Además de mis propias experiencias, hablé con varias personas y con
profesionales de la salud. Y como cada personaje, Alden es una persona
multidimensional y falible cuyas opiniones no siempre reflejan las de todas
las demás personas neurodiversas. Del mismo modo, las experiencias de
Conrad con sus padres son las suyas propias. Pero demasiados adolescentes
y jóvenes LGBTQIA+ acaban solos, aislados de su familia. Soy un
apasionado partidario de cosas como el Proyecto Trevor, diseñado para
ayudar a estos jóvenes más vulnerables.
Agradecimientos
Este libro no sería posible sin la ayuda y el apoyo de tanta gente. En primer
lugar, gracias a mi agente, Deidre Knight, por creer en este proyecto.

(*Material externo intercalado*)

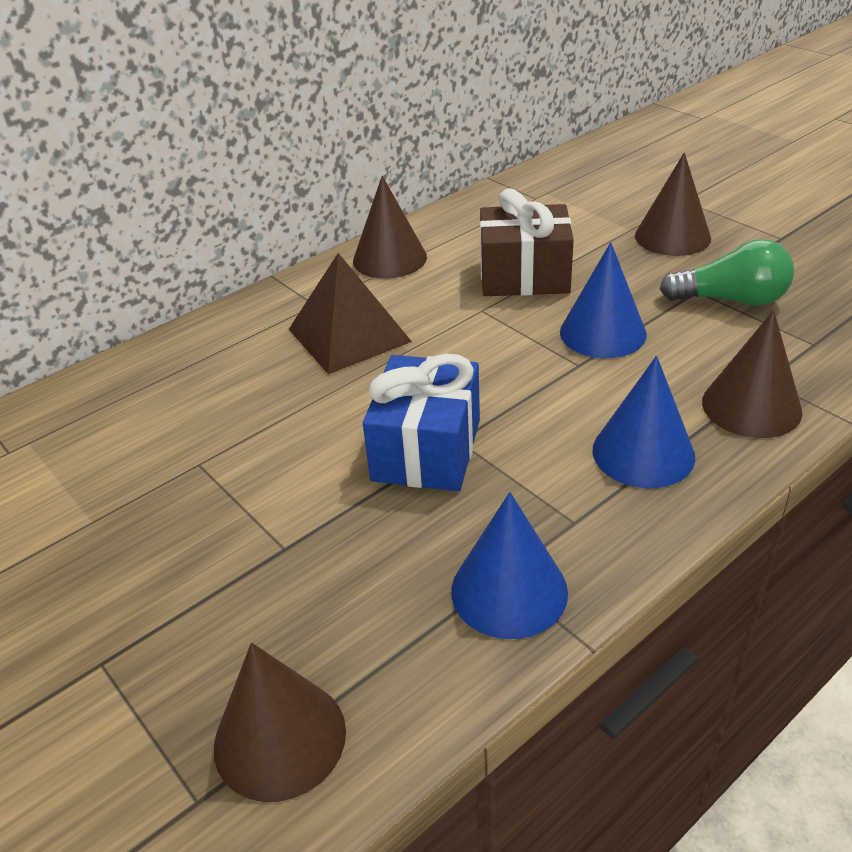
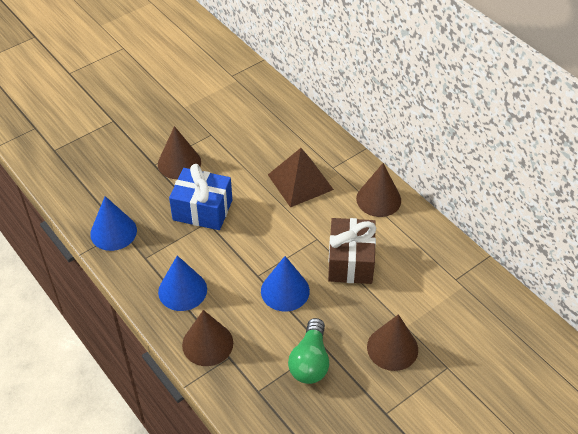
camera: 90 degrees right, 10 degrees up
brown cone [214,643,346,802] -> brown cone moved to [158,126,201,179]

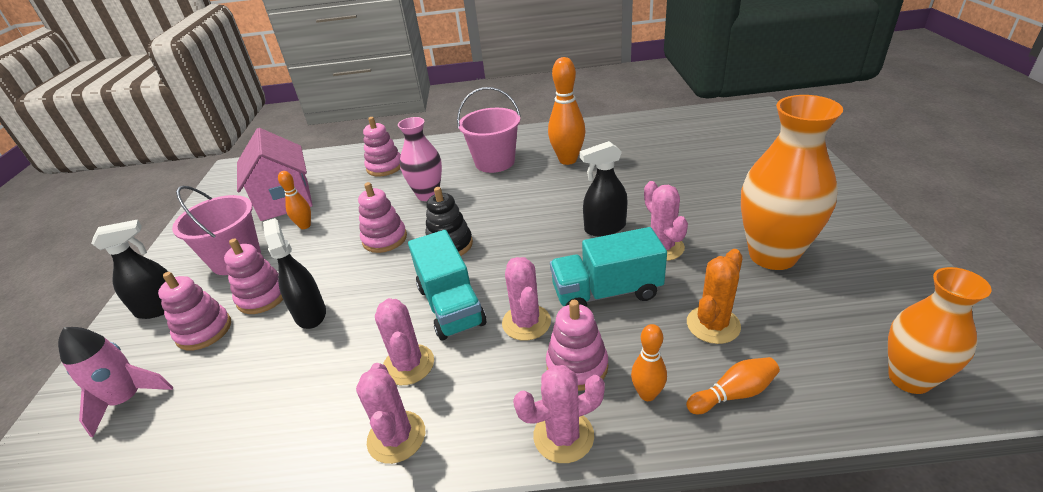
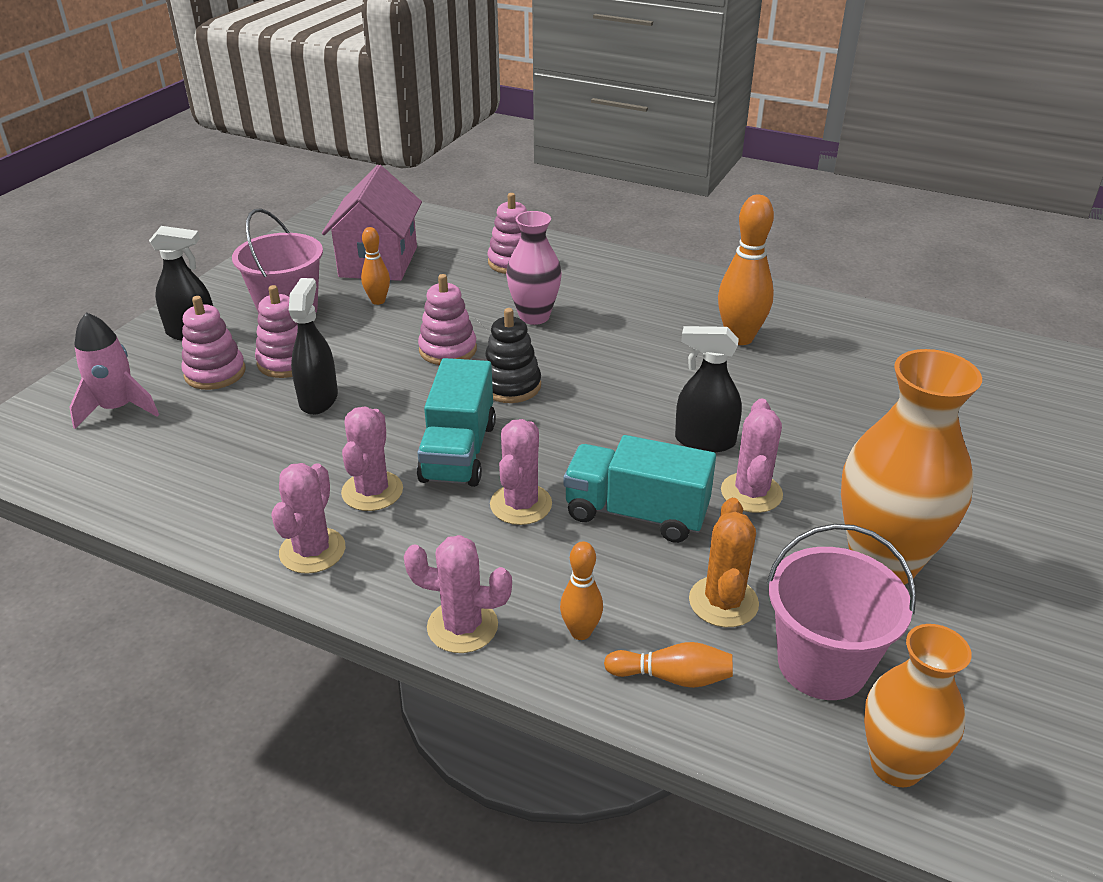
camera: 25 degrees right, 0 degrees up
pink bucket [457,87,521,173] -> pink bucket moved to [767,524,916,700]
pink stacking toy [546,300,608,391] -> none
orange cactus [687,249,743,344] -> orange cactus turned 60 degrees counterclockwise [689,498,759,627]

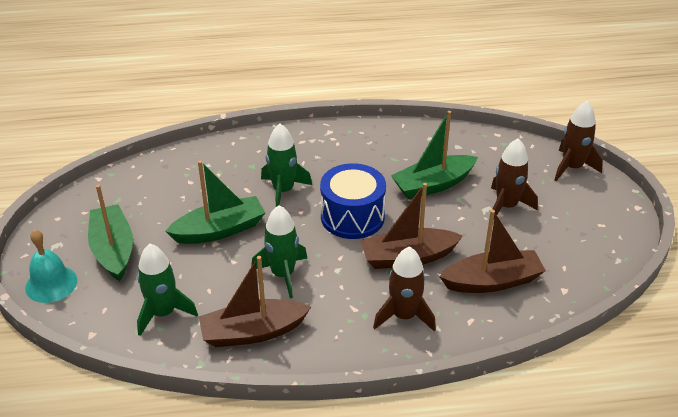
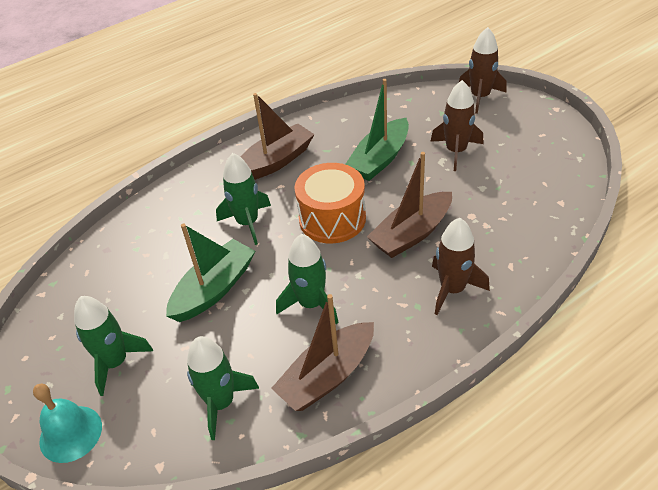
camera: 25 degrees left, 5 degrees up
green boat [88,185,133,281] -> green rocket [74,296,153,396]
blue drum [320,163,386,239] -> orange drum [294,163,366,243]
brown boat [439,210,546,293] -> brown boat moved to [241,93,314,180]

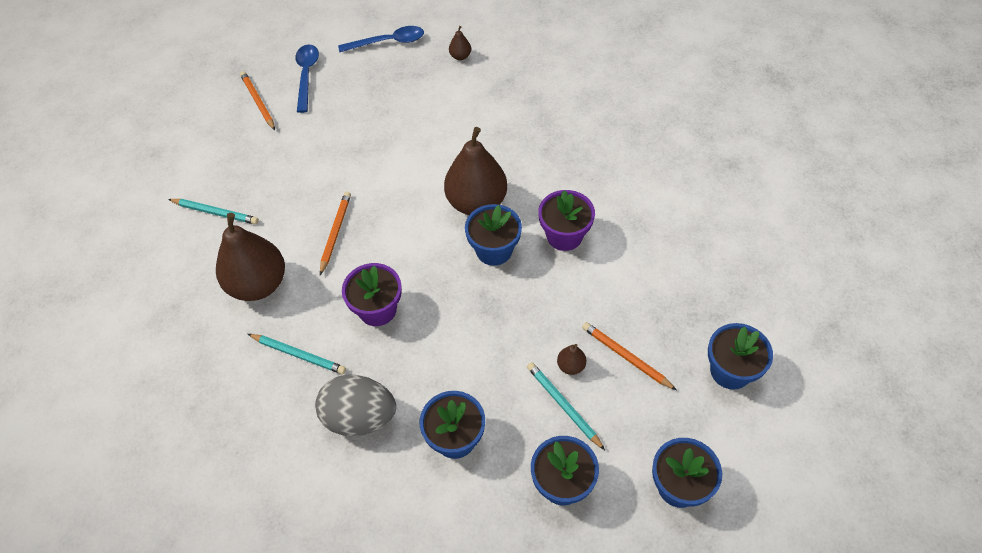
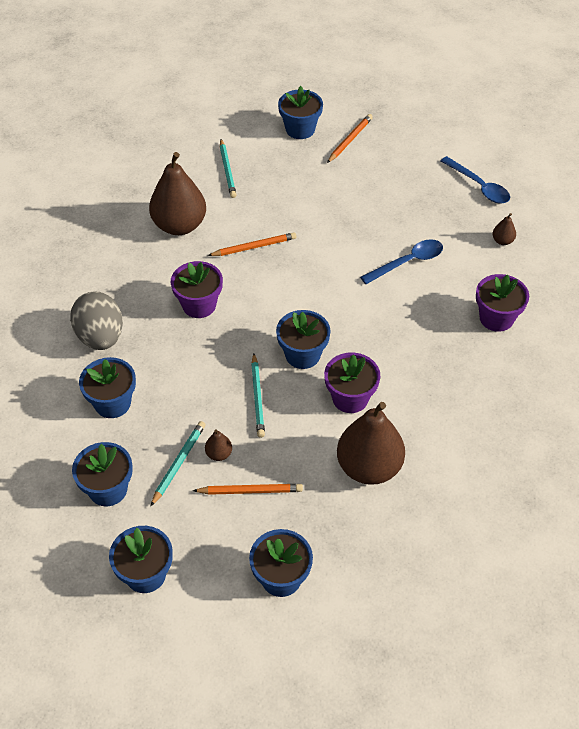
camera: 60 degrees right, 5 degrees down
turquoise pencil [248,334,346,374] -> turquoise pencil moved to [251,354,265,438]
blue spoon [295,44,319,113] -> blue spoon moved to [360,239,443,284]
brown pear [444,127,507,215] -> brown pear moved to [337,402,405,485]
orange pencil [582,322,676,390] -> orange pencil turned 75 degrees clockwise [193,484,303,495]
none -> blue flower pot [278,86,323,139]
none -> purple flower pot [476,274,529,332]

Después, gracias a Mary Altman y a todo el equipo de Sourcebooks por
haber dado un hogar a este libro y por haberme dado la libertad de dar vida
a esta historia. Agradezco especialmente a los departamentos de arte y
publicidad por sus incansables esfuerzos en favor de sus autores. Cada libro
es un viaje, y ese viaje nunca se completa con el primer borrador. Estoy
excepcionalmente agradecida a Mary y al resto del equipo de edición por
haberme empujado a profundizar en la historia, a afinar realmente en los
elementos centrales de su viaje, y a ayudarme a hacer de esto algo de lo que
estoy muy orgullosa de compartir. Edie Danford, Wendy Qualls, Karen
Stivali y Melinda Reuter leyeron los primeros borradores y me aportaron
ideas fabulosas que enriquecieron el producto final. También estoy
agradecida a quienes hablaron conmigo de forma anónima sobre la
neurodiversidad y que me ayudaron con el viaje de Alden en particular. Mi
familia aguantó un montón de noches y de interacciones agitadas durante la
escritura y la edición de este libro, y estoy eternamente agradecida por su
apoyo y entusiasmo por este proyecto. Toda la familia me ayudó con la
lluvia de ideas sobre los detalles del juego, y estoy muy contento de que el
libro nos haya unido de esa manera. Por último, gracias a todos los libreros
y bibliotecarios que nos ayudan a llevar nuestras historias a los lectores. A
todos los lectores que comparten nuestro trabajo: cada comentario, acción,
“me gusta”, reseña, mención y otro tipo de apoyo marcan la diferencia en el
mundo. Un agradecimiento especial a los blogueros, reseñadores e
instagramers que participan en las giras, reseñan incansablemente,
fotografían artísticamente y hacen que nuestra comunidad de libros sea un
lugar tan vibrante. Y gracias por leer: sin lectores, no podría haber libros, y
estoy agradecida por todos y cada uno de los lectores.